◆ PROBLEM: Your job is to retype the records exactly while dropping every picture.

START RECORD SET

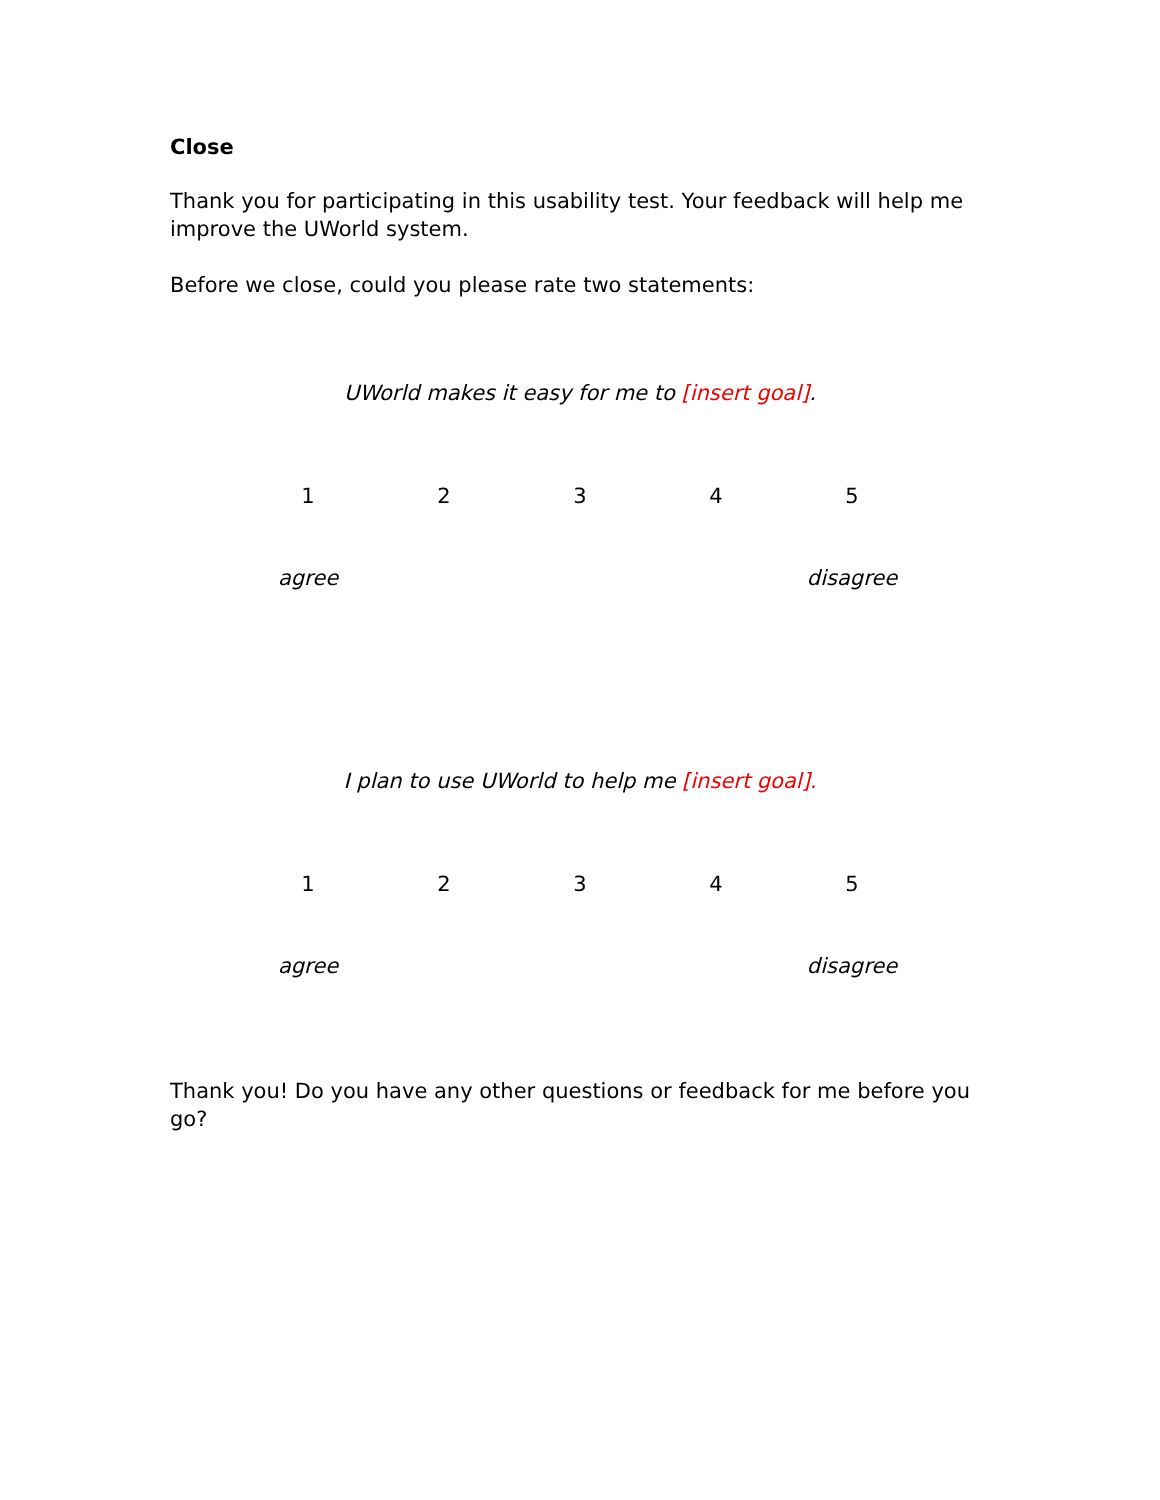Close
Thank you for participating in this usability test. Your feedback will help me improve the UWorld system.
Before we close, could you please rate two statements:
UWorld makes it easy for me to [insert goal].
| 1 | 2 | 3 | 4 | 5 |
| agree | | | | disagree |
I plan to use UWorld to help me [insert goal].
| 1 | 2 | 3 | 4 | 5 |
| agree | | | | disagree |
Thank you! Do you have any other questions or feedback for me before you go?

END RECORD SET

◆ EXERCISE OUTPUT:
Close
Thank you for participating in this usability test. Your feedback will help me improve the UWorld system.
Before we close, could you please rate two statements:
UWorld makes it easy for me to [insert goal].
| 1 | 2 | 3 | 4 | 5 |
| agree | | | | disagree |
I plan to use UWorld to help me [insert goal].
| 1 | 2 | 3 | 4 | 5 |
| agree | | | | disagree |
Thank you! Do you have any other questions or feedback for me before you go?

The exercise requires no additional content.